STATED GOAL 1 —
Rewrite the taxonomy records from the line with "scientific name: Zonotrichia atricapilla" to the line with "phylum: Basidiomycota", replacing "scientific name" with "binomial" and leaving everything else unchanged.

===== PAGE =====

Sparkytusk Unchained!

It looks like Sam Raimi et al. are going to do for Roman history what they did for world mythology. (I was going to write “Greek mythology” but Xena & Herc. roamed around a lot in later seasons–and for that matter, she passed directly from the Trojan War to the First Triumvirate early in her career, so they’ve had a few stabs at Roman history already.)

I guess I should be panicking, but I actually thought Xena was kind of amusing. (Raimi’s Herc not so much: the main character was taken too seriously.) So the new Spartacus might be worth checking out–probably more fun than the USA version of a few years ago which was (like lots of USA’s classical offerings from that period) earnest, dull and inept.

The one bad sign is some generational hubris. They say they’re going to “have a little more depth to it than the 1960s film.” More depth than the film that brought us the “Love Theme from Spartacus”? Doubtful.

===== RECORDS SHOWN =====

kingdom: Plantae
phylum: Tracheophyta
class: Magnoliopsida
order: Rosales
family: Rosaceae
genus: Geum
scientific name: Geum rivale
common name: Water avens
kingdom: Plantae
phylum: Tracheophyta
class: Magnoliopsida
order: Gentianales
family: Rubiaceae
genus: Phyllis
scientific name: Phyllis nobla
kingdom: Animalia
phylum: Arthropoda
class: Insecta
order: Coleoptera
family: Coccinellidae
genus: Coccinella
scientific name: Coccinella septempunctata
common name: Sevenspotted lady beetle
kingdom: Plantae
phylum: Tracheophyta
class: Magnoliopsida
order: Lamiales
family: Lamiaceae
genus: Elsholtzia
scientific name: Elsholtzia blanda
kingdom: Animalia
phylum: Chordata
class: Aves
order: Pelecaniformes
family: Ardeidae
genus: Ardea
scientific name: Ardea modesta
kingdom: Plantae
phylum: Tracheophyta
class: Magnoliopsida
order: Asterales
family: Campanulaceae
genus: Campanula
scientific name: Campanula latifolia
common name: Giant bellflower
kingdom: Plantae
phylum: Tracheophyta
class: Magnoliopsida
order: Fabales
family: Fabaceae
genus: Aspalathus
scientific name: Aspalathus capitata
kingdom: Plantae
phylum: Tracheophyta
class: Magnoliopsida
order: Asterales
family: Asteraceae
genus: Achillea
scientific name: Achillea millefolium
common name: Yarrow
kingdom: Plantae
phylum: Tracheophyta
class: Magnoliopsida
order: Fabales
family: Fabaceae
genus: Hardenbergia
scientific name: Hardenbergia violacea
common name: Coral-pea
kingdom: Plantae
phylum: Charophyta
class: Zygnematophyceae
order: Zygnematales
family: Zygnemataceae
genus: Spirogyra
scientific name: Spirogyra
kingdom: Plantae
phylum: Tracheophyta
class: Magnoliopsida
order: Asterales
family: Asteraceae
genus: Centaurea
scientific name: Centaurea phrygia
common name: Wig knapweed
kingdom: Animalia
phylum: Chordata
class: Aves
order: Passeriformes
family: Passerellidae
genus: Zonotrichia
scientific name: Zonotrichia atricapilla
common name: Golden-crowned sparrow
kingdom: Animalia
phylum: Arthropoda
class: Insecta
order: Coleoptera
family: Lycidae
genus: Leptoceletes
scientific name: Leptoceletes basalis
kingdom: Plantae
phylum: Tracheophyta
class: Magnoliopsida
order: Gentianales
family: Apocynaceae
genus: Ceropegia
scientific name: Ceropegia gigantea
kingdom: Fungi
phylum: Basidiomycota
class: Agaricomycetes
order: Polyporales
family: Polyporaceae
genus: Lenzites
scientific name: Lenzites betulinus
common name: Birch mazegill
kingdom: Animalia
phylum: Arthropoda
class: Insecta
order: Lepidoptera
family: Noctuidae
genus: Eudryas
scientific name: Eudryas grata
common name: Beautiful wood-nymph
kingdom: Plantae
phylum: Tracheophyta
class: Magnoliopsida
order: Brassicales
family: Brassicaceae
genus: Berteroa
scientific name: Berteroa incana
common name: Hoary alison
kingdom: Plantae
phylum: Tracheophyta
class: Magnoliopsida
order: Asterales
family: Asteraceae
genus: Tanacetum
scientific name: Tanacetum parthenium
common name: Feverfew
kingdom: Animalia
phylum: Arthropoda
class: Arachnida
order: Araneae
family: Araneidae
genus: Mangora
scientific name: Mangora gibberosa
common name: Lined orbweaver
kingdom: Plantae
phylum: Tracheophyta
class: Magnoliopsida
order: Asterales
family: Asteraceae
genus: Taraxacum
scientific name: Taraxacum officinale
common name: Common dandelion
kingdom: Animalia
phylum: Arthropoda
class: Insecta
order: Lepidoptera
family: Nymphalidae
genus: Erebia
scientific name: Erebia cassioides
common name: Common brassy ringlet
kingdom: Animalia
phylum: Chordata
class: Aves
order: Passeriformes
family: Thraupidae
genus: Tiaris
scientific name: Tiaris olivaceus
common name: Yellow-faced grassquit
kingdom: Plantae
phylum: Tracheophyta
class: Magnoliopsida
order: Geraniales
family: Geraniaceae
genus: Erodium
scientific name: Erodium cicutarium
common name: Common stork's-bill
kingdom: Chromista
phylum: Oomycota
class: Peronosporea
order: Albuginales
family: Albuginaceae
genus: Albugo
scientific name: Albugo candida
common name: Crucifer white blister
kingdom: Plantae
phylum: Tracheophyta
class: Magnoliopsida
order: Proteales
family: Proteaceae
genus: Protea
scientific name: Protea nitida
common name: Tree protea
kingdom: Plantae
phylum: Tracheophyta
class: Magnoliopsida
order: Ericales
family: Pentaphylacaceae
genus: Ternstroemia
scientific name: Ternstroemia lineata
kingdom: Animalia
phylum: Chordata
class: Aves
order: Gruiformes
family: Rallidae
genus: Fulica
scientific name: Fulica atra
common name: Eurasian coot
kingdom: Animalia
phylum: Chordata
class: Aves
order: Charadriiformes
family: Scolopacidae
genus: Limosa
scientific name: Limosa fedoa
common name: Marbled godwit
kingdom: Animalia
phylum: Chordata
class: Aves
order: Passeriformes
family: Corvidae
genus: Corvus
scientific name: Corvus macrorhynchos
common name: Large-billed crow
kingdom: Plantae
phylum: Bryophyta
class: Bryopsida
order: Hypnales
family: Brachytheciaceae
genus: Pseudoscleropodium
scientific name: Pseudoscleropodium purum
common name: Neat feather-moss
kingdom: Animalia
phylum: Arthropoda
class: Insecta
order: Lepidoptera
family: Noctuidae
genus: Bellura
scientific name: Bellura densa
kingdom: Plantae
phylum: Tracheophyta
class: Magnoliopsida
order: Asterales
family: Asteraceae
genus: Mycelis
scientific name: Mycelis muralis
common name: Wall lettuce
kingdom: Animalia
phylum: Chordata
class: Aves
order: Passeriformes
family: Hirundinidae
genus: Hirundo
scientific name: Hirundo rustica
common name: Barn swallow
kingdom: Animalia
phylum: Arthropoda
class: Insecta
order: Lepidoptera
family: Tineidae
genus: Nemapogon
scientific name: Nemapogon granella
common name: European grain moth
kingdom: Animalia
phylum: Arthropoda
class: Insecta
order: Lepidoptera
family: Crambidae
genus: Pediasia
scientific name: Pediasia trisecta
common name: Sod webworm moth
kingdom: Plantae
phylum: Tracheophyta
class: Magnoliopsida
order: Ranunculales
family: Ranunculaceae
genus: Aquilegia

=====

STATED GOAL 2 —
Decide whether each statement agrees with the post about the new Spartacus, answering yes or no and quoting the words that settle it. (a) The writer liked Raimi's Hercules more than Xena. (b) The writer calls the USA version of Spartacus earnest, dull and inept. (c) The makers of the new Spartacus claim it will have more depth than the 1960s film.

WRITTEN RESPONSE 1 —
binomial: Zonotrichia atricapilla
common name: Golden-crowned sparrow
kingdom: Animalia
phylum: Arthropoda
class: Insecta
order: Coleoptera
family: Lycidae
genus: Leptoceletes
binomial: Leptoceletes basalis
kingdom: Plantae
phylum: Tracheophyta
class: Magnoliopsida
order: Gentianales
family: Apocynaceae
genus: Ceropegia
binomial: Ceropegia gigantea
kingdom: Fungi
phylum: Basidiomycota

WRITTEN RESPONSE 2 —
(a) No: "I actually thought Xena was kind of amusing. (Raimi’s Herc not so much: the main character was taken too seriously.)"
(b) Yes: "the USA version of a few years ago which was (like lots of USA’s classical offerings from that period) earnest, dull and inept."
(c) Yes: "They say they’re going to “have a little more depth to it than the 1960s film.”"